Bulan depan aku akan menikah, setelah menjalani hubungan jarak jauh antara Jakarta dan Banyuwangi. Jauh sebelum menikah, hubungan aku dan dia baik-baik saja, dalam artian masih wajar ketika sedang terjadi perselisihan. Hubungan kami sempat berakhir setelah 6 bulan berpacaran.
Kami sama sekali tidak berkomunikasi setelah putus, dan waktu putus itu kami gunakan untuk saling mengintrospeksi diri. Mempelajari tentang kesalahan-kesalahan yang telah kami diperbuat kemarin dan apa yang harus dilakukan agar tidak mengulang kesalahan itu lagi. Sampai takdir menyatukan aku dan Rafi kembali 3 bulan kemudian.
Hubungan kedua kami dimulai kembali pada bulan November 2017, saat aku baru saja mendapat pekerjaan baru di kota Surabaya. Bulan Maret 2018, Rafi menepati janjinya dulu yang katanya akan melamarku. Dia datang membawa keluarganya ke rumah orangtuaku di Banyuwangi, dan kami pun membuat keputusan tanggal untuk menikah, yaitu 20 Oktober 2018. Masih ada waktu 7 bulan lagi untuk mempersiapkan pernikahan kami.

▸ TUGAS YANG DIKERJAKAN:
**a.** Salin seluruh bagian kutipan sumber mulai dari "Kami sama sekali" sampai ke "mempersiapkan pernikahan kami.".
**b.** Jawablah pertanyaan berikut berdasarkan kutipan sumber.
(i) Setelah berapa bulan berpacaran hubungan mereka sempat berakhir?
(ii) Berapa lama setelah putus mereka bersatu kembali?
(iii) Tanggal berapa yang diputuskan untuk menikah?
**c.** Tentukan apakah setiap pernyataan berikut sesuai dengan kutipan sumber. Jawab ya atau tidak, lalu sertakan kata-kata penentu dari kutipan sumber yang dikutip persis.
(i) Hubungan kedua mereka dimulai pada bulan November 2017.
(ii) Setelah putus, mereka tetap berkomunikasi.
(iii) Rafi datang bersama keluarganya ke rumah orang tua pencerita di Surabaya.

▸ DATA YANG DITAMPILKAN:
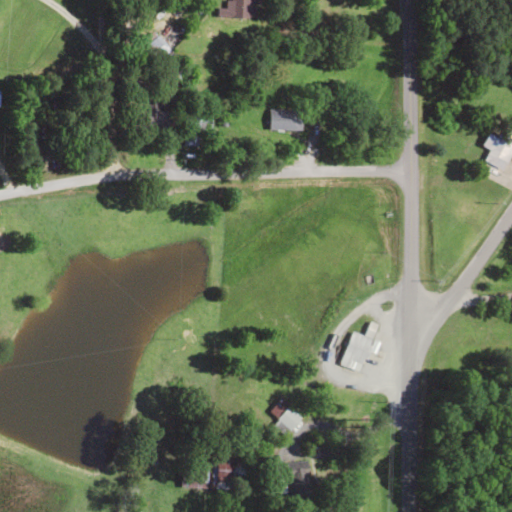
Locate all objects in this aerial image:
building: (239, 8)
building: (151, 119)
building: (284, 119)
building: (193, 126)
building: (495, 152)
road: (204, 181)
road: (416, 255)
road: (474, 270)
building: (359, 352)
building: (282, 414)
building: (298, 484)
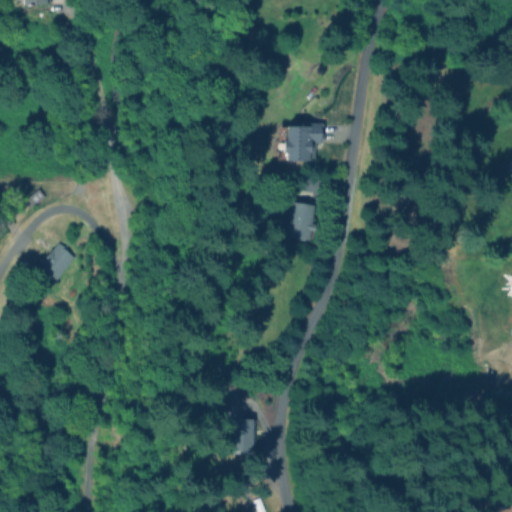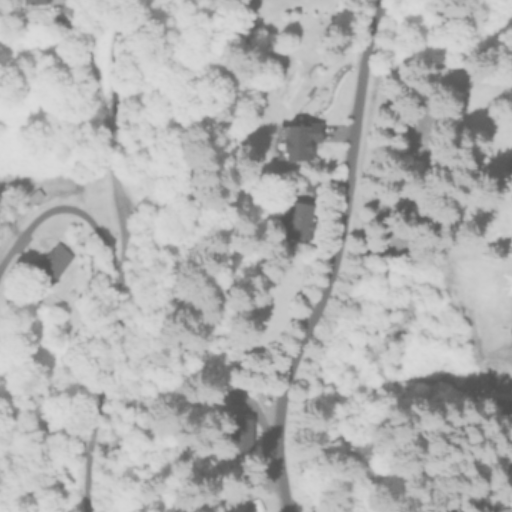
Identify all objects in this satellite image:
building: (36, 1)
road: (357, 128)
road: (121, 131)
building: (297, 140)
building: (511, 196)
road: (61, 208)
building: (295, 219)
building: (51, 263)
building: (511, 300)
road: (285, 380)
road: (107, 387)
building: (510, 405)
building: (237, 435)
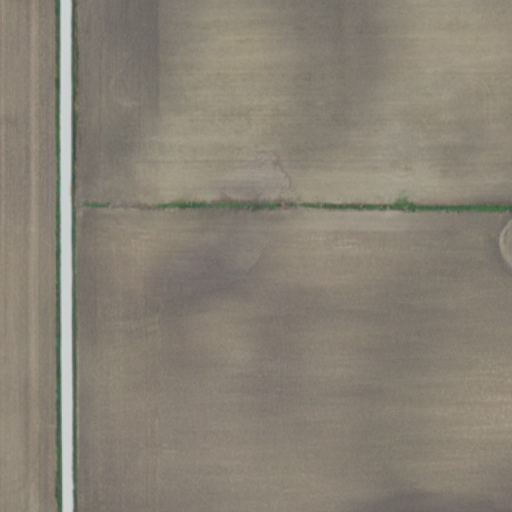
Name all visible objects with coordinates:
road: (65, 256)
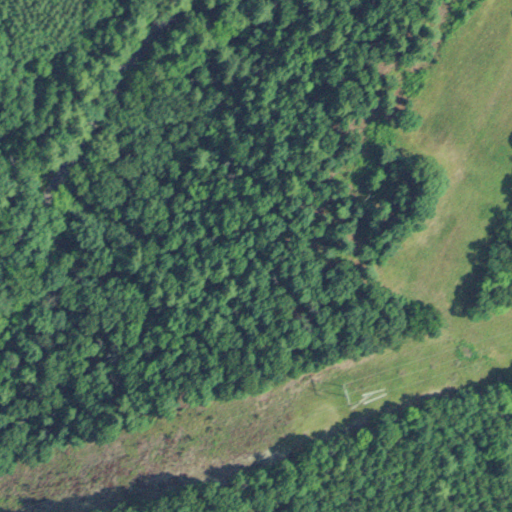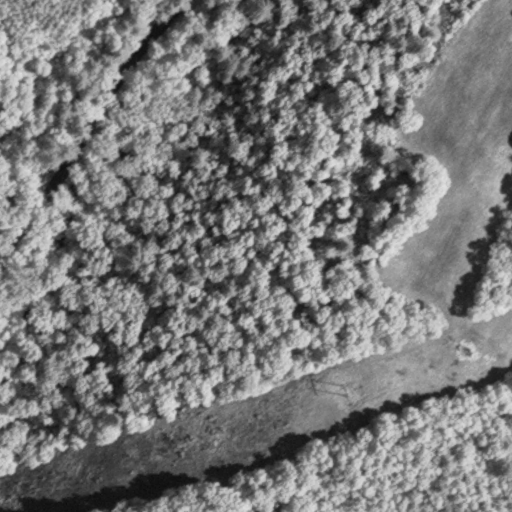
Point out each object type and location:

▸ JAWABAN TUGAS:
**a.**
Kami sama sekali tidak berkomunikasi setelah putus, dan waktu putus itu kami gunakan untuk saling mengintrospeksi diri. Mempelajari tentang kesalahan-kesalahan yang telah kami diperbuat kemarin dan apa yang harus dilakukan agar tidak mengulang kesalahan itu lagi. Sampai takdir menyatukan aku dan Rafi kembali 3 bulan kemudian.
Hubungan kedua kami dimulai kembali pada bulan November 2017, saat aku baru saja mendapat pekerjaan baru di kota Surabaya. Bulan Maret 2018, Rafi menepati janjinya dulu yang katanya akan melamarku. Dia datang membawa keluarganya ke rumah orangtuaku di Banyuwangi, dan kami pun membuat keputusan tanggal untuk menikah, yaitu 20 Oktober 2018. Masih ada waktu 7 bulan lagi untuk mempersiapkan pernikahan kami.

**b.**
(i) Setelah 6 bulan berpacaran.
(ii) 3 bulan kemudian.
(iii) 20 Oktober 2018.

**c.**
(i) Ya: "Hubungan kedua kami dimulai kembali pada bulan November 2017"
(ii) Tidak: "Kami sama sekali tidak berkomunikasi setelah putus"
(iii) Tidak: "Dia datang membawa keluarganya ke rumah orangtuaku di Banyuwangi"